American business executive and baseball team owner

Sidney Weil (December 23, 1891 – January 14, 1966) was an American business executive and salesperson, who owned the Cincinnati Reds of the National League within Major League Baseball (MLB) for four seasons at the beginning of the 1930s.

==Biography==
Late in the 1929 season, Weil secretly acquired enough shares of the Cincinnati Reds to become the majority owner. His purchase, estimated at $635,000, occurred weeks prior to the Wall Street crash of 1929. During the four full seasons (1930–1933) that he owned the team, the Reds finished in last place in the National League three times, while accruing a record of 235–379 for a .383 winning percentage. In November 1933, Weil's majority ownership of the Reds was taken over by the Central Trust Bank. Powel Crosley Jr. bought the team in February 1934.

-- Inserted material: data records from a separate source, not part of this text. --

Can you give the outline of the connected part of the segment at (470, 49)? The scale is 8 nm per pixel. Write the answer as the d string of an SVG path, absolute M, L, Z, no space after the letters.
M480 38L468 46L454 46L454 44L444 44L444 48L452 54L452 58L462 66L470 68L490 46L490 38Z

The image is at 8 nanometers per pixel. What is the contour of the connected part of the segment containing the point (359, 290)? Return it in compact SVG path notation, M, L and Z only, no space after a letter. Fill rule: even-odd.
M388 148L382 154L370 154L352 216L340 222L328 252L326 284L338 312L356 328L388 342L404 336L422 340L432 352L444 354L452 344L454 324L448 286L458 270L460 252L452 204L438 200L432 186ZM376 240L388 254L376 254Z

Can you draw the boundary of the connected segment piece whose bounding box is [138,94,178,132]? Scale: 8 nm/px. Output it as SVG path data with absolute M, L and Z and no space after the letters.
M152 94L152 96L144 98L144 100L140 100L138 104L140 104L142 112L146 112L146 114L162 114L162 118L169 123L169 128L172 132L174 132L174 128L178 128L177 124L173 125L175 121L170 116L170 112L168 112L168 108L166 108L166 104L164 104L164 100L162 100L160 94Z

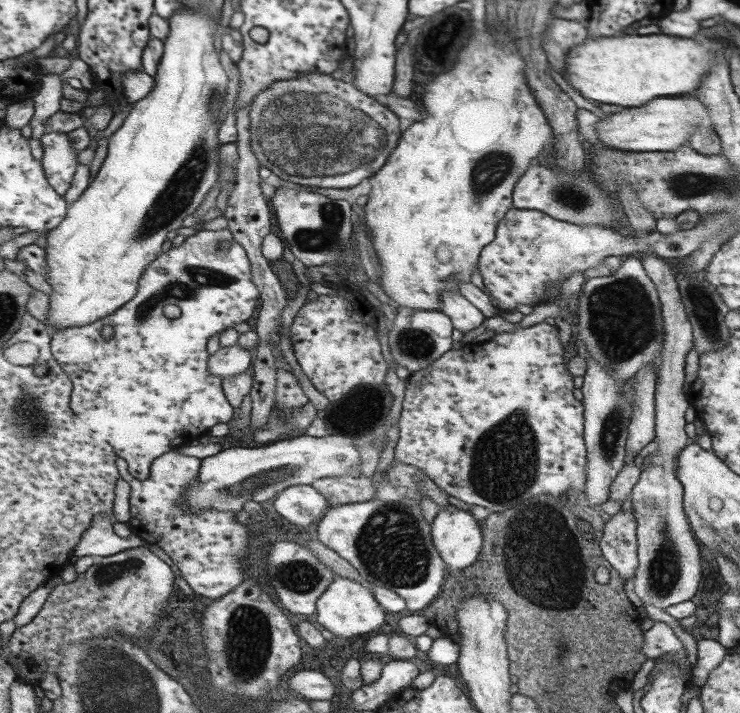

Weil was an executive of an auto sales company before buying the Reds. He filed for bankruptcy shortly after selling the Reds, listing liabilities of over $950,000. He moved to insurance sales in 1937, and sold over $1 million of insurance for 23 years in a row. Weil died in January 1966, as the result of a traffic collision in Cincinnati. He was survived by his wife, two daughters, and a son. His wife, Florence, died in 1998 at the age of 104. His son, Irwin, became a professor of Russian literature at Northwestern University.